→ WORK ITEM A: In the patch description for mem_cgroup_iter(), what are the two iteration modes the function implements?

→ PROVIDED TEXT:
****
[PATCH 2/3] memcg: restructure mem_cgroup_iter()

[Date Prev][Date Next][Thread Prev][Thread Next][Date Index][Thread Index]

 



mem_cgroup_iter() implements two iteration modes - plain and reclaim.
The former is normal pre-order tree walk.  The latter tries to share
iteration cursor per zone and priority pair among multiple reclaimers
so that they all contribute to scanning forward rather than banging on
the same cgroups simultaneously.

Implementing the two in the same function allows them to share code
paths which is fine but the current structure is unnecessarily
convoluted with conditionals on @reclaim spread across the function
rather obscurely and with a somewhat strange control flow which checks
for conditions which can't be and has duplicate tests for the same
conditions in different forms.

This patch restructures the function such that there's single test on
@reclaim and !reclaim path is contained in its block, which simplifies
both !reclaim and reclaim paths.  Also, the control flow in the
reclaim path is restructured and commented so that it's easier to
follow what's going on why.

Note that after the patch reclaim->generation is synchronized to the
iter's on success whether @prev was specified or not.  This doesn't
cause any functional differences as the two generation numbers are
guaranteed to be the same at that point if @prev and makes the code
slightly easier to follow.
****
→ DATASET CONTENT:
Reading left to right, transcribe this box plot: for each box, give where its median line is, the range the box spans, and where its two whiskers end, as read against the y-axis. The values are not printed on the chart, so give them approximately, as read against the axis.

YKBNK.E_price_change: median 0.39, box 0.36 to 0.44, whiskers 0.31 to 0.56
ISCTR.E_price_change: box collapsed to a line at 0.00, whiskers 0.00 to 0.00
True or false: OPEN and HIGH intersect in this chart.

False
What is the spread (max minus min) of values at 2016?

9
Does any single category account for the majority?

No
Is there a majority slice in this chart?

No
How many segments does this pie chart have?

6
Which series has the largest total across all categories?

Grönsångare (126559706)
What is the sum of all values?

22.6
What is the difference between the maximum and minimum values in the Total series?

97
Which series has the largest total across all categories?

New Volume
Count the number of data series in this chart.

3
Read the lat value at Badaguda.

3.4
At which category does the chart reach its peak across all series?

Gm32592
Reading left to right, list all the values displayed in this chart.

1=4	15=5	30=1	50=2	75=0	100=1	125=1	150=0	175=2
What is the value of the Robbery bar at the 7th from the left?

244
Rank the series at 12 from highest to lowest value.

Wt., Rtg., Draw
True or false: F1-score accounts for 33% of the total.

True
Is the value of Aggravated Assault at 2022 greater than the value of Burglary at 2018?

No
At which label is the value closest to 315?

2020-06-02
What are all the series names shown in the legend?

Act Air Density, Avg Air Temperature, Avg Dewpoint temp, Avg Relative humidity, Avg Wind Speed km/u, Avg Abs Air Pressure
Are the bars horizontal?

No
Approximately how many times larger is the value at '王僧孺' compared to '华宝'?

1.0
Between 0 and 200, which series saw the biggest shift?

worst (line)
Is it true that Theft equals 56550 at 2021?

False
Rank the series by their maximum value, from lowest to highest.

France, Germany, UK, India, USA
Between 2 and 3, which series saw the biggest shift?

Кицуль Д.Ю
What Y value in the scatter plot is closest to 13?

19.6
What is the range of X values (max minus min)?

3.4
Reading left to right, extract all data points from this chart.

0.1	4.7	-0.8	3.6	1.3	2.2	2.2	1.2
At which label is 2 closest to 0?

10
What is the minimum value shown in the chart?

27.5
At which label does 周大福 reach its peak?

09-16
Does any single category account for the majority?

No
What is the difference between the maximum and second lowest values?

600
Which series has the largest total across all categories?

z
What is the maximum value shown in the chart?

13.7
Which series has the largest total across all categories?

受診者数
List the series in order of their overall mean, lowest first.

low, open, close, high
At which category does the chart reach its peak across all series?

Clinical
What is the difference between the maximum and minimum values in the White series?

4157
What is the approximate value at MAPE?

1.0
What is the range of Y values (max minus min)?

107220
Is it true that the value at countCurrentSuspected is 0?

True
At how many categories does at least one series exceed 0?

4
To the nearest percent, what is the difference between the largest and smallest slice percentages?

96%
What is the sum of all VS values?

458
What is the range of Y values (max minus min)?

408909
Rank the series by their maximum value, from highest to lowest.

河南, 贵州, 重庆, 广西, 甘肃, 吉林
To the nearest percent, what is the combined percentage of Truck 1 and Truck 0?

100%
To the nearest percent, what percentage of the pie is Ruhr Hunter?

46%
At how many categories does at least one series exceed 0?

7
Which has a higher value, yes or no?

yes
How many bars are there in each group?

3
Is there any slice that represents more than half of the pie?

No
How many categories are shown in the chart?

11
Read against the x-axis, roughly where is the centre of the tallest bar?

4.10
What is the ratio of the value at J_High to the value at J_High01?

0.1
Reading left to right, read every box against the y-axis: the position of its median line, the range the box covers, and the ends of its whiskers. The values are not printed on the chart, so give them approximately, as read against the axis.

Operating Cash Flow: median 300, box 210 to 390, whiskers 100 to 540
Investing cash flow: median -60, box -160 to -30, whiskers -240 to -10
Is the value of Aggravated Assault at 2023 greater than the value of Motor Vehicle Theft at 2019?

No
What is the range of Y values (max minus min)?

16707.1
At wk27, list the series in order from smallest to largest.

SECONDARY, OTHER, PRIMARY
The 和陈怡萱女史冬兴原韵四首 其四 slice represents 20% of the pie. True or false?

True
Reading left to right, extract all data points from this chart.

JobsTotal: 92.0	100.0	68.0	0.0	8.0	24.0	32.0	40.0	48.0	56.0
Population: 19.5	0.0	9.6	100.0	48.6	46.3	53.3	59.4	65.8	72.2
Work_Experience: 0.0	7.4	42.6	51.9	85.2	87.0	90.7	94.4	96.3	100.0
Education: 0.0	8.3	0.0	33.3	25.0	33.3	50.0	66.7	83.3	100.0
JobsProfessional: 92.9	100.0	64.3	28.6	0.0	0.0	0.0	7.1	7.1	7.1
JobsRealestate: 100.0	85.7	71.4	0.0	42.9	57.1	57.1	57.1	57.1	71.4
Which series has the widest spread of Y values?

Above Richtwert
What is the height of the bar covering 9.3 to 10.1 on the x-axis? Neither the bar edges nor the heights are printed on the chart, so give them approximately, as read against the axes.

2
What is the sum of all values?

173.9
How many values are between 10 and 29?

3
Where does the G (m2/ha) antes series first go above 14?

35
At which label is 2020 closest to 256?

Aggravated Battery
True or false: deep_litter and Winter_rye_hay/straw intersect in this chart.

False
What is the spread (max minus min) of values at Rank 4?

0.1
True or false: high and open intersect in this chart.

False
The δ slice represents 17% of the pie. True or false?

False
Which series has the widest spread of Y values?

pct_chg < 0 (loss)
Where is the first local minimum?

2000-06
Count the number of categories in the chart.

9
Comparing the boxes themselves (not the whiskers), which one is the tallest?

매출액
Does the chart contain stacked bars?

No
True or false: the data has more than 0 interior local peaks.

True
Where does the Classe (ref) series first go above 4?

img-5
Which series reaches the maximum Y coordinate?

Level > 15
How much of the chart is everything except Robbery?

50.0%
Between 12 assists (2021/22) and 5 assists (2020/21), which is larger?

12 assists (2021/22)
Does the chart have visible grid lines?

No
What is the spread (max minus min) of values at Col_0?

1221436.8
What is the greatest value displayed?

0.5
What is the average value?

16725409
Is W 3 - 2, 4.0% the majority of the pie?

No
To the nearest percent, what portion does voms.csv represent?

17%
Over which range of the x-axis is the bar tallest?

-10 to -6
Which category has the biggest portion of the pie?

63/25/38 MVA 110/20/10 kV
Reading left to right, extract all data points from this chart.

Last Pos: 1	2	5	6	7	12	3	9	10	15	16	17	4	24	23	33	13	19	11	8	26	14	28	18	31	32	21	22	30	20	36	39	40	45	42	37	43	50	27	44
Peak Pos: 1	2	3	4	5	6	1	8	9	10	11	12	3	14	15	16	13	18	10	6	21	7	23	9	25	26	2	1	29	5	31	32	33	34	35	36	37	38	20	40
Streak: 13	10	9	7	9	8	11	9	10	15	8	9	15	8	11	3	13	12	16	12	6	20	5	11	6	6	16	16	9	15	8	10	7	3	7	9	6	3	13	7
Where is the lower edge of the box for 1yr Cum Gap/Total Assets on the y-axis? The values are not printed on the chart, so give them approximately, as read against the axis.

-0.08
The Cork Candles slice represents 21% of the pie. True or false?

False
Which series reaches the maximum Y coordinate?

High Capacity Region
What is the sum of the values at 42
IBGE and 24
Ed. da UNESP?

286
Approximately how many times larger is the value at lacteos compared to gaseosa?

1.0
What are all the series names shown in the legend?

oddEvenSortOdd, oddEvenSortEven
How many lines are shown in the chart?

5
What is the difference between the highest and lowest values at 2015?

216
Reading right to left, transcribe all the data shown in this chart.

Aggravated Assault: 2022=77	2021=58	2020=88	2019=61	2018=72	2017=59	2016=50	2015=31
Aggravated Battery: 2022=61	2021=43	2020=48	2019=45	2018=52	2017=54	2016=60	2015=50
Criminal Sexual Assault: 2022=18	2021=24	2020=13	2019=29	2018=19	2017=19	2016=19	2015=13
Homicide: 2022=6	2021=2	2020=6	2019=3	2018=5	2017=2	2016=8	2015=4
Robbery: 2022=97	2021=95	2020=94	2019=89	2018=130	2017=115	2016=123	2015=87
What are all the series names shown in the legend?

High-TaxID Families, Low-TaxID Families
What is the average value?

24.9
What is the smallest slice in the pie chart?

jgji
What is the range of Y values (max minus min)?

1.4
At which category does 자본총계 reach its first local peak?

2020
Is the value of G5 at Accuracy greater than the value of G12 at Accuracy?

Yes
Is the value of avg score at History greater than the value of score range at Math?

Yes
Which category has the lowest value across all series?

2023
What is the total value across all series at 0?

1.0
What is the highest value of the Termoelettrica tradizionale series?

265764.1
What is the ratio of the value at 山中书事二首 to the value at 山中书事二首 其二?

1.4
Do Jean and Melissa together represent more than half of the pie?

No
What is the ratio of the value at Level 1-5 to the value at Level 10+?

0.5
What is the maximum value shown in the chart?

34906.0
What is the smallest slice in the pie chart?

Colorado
****
→ WORK ITEM B: Swap "series" for "set" in the records, from their first line up to and including the line with "What is the value", and give those lines with nothing else changed.

→ WORKED SOLUTION A: Plain and reclaim.

→ WORKED SOLUTION B:
Reading left to right, transcribe this box plot: for each box, give where its median line is, the range the box spans, and where its two whiskers end, as read against the y-axis. The values are not printed on the chart, so give them approximately, as read against the axis.

YKBNK.E_price_change: median 0.39, box 0.36 to 0.44, whiskers 0.31 to 0.56
ISCTR.E_price_change: box collapsed to a line at 0.00, whiskers 0.00 to 0.00
True or false: OPEN and HIGH intersect in this chart.

False
What is the spread (max minus min) of values at 2016?

9
Does any single category account for the majority?

No
Is there a majority slice in this chart?

No
How many segments does this pie chart have?

6
Which set has the largest total across all categories?

Grönsångare (126559706)
What is the sum of all values?

22.6
What is the difference between the maximum and minimum values in the Total set?

97
Which set has the largest total across all categories?

New Volume
Count the number of data set in this chart.

3
Read the lat value at Badaguda.

3.4
At which category does the chart reach its peak across all set?

Gm32592
Reading left to right, list all the values displayed in this chart.

1=4	15=5	30=1	50=2	75=0	100=1	125=1	150=0	175=2
What is the value of the Robbery bar at the 7th from the left?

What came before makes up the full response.